The material below must be output exactly, line for line.

+ + + + +

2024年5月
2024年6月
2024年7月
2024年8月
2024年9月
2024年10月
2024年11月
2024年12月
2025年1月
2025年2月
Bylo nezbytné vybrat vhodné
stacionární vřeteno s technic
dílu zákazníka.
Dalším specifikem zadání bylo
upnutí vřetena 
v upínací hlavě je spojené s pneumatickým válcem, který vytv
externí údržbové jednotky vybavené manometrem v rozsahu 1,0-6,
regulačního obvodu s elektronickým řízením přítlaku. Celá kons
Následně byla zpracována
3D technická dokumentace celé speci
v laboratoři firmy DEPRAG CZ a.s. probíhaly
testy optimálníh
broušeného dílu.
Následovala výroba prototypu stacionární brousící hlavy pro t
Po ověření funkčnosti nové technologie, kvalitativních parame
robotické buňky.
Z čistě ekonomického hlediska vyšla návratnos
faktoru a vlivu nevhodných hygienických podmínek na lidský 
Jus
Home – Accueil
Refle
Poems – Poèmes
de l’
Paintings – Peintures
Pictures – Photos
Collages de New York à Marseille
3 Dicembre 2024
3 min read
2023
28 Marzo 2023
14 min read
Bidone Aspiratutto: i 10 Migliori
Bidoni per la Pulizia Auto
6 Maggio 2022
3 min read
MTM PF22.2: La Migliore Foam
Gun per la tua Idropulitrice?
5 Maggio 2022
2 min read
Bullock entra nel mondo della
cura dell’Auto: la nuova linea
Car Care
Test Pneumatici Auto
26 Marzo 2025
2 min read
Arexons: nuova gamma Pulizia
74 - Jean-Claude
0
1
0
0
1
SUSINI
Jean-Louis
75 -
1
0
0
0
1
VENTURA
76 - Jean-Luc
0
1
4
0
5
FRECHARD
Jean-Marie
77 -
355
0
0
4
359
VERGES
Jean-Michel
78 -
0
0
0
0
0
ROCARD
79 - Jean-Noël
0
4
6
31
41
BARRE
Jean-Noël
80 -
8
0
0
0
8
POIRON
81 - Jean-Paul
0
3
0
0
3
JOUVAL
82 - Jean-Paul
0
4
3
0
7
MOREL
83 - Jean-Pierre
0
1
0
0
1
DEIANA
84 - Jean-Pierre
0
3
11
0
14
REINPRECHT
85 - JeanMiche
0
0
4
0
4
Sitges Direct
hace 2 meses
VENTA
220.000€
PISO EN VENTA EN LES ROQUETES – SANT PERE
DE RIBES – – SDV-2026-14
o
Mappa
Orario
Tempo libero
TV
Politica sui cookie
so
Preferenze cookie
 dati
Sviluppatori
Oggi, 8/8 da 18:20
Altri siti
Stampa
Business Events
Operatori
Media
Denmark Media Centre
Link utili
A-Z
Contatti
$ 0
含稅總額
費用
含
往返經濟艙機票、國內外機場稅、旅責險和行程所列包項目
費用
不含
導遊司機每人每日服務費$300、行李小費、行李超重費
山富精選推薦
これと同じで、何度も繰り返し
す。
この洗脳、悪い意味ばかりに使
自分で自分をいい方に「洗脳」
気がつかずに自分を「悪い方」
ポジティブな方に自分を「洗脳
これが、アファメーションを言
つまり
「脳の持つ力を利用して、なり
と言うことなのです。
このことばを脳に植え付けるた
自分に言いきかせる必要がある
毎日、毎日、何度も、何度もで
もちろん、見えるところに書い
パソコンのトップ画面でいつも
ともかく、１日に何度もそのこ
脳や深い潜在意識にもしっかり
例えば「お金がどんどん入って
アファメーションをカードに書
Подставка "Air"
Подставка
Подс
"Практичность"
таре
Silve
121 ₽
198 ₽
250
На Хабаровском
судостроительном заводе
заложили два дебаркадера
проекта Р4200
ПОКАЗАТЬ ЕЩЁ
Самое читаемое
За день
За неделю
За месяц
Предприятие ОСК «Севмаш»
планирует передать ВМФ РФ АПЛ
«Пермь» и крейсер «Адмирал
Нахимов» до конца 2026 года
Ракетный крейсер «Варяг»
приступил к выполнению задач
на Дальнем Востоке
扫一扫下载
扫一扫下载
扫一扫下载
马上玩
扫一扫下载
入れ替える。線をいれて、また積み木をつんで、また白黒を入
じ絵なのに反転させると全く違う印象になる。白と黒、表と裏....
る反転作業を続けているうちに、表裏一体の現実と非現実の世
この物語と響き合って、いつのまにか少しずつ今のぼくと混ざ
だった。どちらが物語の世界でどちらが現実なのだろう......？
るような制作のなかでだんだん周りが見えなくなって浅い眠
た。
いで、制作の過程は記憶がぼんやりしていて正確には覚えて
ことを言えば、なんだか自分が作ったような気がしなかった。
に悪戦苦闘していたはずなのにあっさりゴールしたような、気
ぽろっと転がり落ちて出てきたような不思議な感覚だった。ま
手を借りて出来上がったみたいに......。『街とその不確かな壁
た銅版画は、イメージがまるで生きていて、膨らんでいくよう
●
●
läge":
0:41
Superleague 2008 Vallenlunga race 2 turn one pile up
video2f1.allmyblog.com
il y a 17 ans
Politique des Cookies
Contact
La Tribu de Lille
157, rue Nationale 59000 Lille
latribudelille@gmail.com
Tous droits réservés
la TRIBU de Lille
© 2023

+ + + + +

**RESULT OF THE TASK**
2024年5月
2024年6月
2024年7月
2024年8月
2024年9月
2024年10月
2024年11月
2024年12月
2025年1月
2025年2月
Bylo nezbytné vybrat vhodné
stacionární vřeteno s technic
dílu zákazníka.
Dalším specifikem zadání bylo
upnutí vřetena 
v upínací hlavě je spojené s pneumatickým válcem, který vytv
externí údržbové jednotky vybavené manometrem v rozsahu 1,0-6,
regulačního obvodu s elektronickým řízením přítlaku. Celá kons
Následně byla zpracována
3D technická dokumentace celé speci
v laboratoři firmy DEPRAG CZ a.s. probíhaly
testy optimálníh
broušeného dílu.
Následovala výroba prototypu stacionární brousící hlavy pro t
Po ověření funkčnosti nové technologie, kvalitativních parame
robotické buňky.
Z čistě ekonomického hlediska vyšla návratnos
faktoru a vlivu nevhodných hygienických podmínek na lidský 
Jus
Home – Accueil
Refle
Poems – Poèmes
de l’
Paintings – Peintures
Pictures – Photos
Collages de New York à Marseille
3 Dicembre 2024
3 min read
2023
28 Marzo 2023
14 min read
Bidone Aspiratutto: i 10 Migliori
Bidoni per la Pulizia Auto
6 Maggio 2022
3 min read
MTM PF22.2: La Migliore Foam
Gun per la tua Idropulitrice?
5 Maggio 2022
2 min read
Bullock entra nel mondo della
cura dell’Auto: la nuova linea
Car Care
Test Pneumatici Auto
26 Marzo 2025
2 min read
Arexons: nuova gamma Pulizia
74 - Jean-Claude
0
1
0
0
1
SUSINI
Jean-Louis
75 -
1
0
0
0
1
VENTURA
76 - Jean-Luc
0
1
4
0
5
FRECHARD
Jean-Marie
77 -
355
0
0
4
359
VERGES
Jean-Michel
78 -
0
0
0
0
0
ROCARD
79 - Jean-Noël
0
4
6
31
41
BARRE
Jean-Noël
80 -
8
0
0
0
8
POIRON
81 - Jean-Paul
0
3
0
0
3
JOUVAL
82 - Jean-Paul
0
4
3
0
7
MOREL
83 - Jean-Pierre
0
1
0
0
1
DEIANA
84 - Jean-Pierre
0
3
11
0
14
REINPRECHT
85 - JeanMiche
0
0
4
0
4
Sitges Direct
hace 2 meses
VENTA
220.000€
PISO EN VENTA EN LES ROQUETES – SANT PERE
DE RIBES – – SDV-2026-14
o
Mappa
Orario
Tempo libero
TV
Politica sui cookie
so
Preferenze cookie
 dati
Sviluppatori
Oggi, 8/8 da 18:20
Altri siti
Stampa
Business Events
Operatori
Media
Denmark Media Centre
Link utili
A-Z
Contatti
$ 0
含稅總額
費用
含
往返經濟艙機票、國內外機場稅、旅責險和行程所列包項目
費用
不含
導遊司機每人每日服務費$300、行李小費、行李超重費
山富精選推薦
これと同じで、何度も繰り返し
す。
この洗脳、悪い意味ばかりに使
自分で自分をいい方に「洗脳」
気がつかずに自分を「悪い方」
ポジティブな方に自分を「洗脳
これが、アファメーションを言
つまり
「脳の持つ力を利用して、なり
と言うことなのです。
このことばを脳に植え付けるた
自分に言いきかせる必要がある
毎日、毎日、何度も、何度もで
もちろん、見えるところに書い
パソコンのトップ画面でいつも
ともかく、１日に何度もそのこ
脳や深い潜在意識にもしっかり
例えば「お金がどんどん入って
アファメーションをカードに書
Подставка "Air"
Подставка
Подс
"Практичность"
таре
Silve
121 ₽
198 ₽
250
На Хабаровском
судостроительном заводе
заложили два дебаркадера
проекта Р4200
ПОКАЗАТЬ ЕЩЁ
Самое читаемое
За день
За неделю
За месяц
Предприятие ОСК «Севмаш»
планирует передать ВМФ РФ АПЛ
«Пермь» и крейсер «Адмирал
Нахимов» до конца 2026 года
Ракетный крейсер «Варяг»
приступил к выполнению задач
на Дальнем Востоке
扫一扫下载
扫一扫下载
扫一扫下载
马上玩
扫一扫下载
入れ替える。線をいれて、また積み木をつんで、また白黒を入
じ絵なのに反転させると全く違う印象になる。白と黒、表と裏....
る反転作業を続けているうちに、表裏一体の現実と非現実の世
この物語と響き合って、いつのまにか少しずつ今のぼくと混ざ
だった。どちらが物語の世界でどちらが現実なのだろう......？
るような制作のなかでだんだん周りが見えなくなって浅い眠
た。
いで、制作の過程は記憶がぼんやりしていて正確には覚えて
ことを言えば、なんだか自分が作ったような気がしなかった。
に悪戦苦闘していたはずなのにあっさりゴールしたような、気
ぽろっと転がり落ちて出てきたような不思議な感覚だった。ま
手を借りて出来上がったみたいに......。『街とその不確かな壁
た銅版画は、イメージがまるで生きていて、膨らんでいくよう
●
●
läge":
0:41
Superleague 2008 Vallenlunga race 2 turn one pile up
video2f1.allmyblog.com
il y a 17 ans
Politique des Cookies
Contact
La Tribu de Lille
157, rue Nationale 59000 Lille
latribudelille@gmail.com
Tous droits réservés
la TRIBU de Lille
© 2023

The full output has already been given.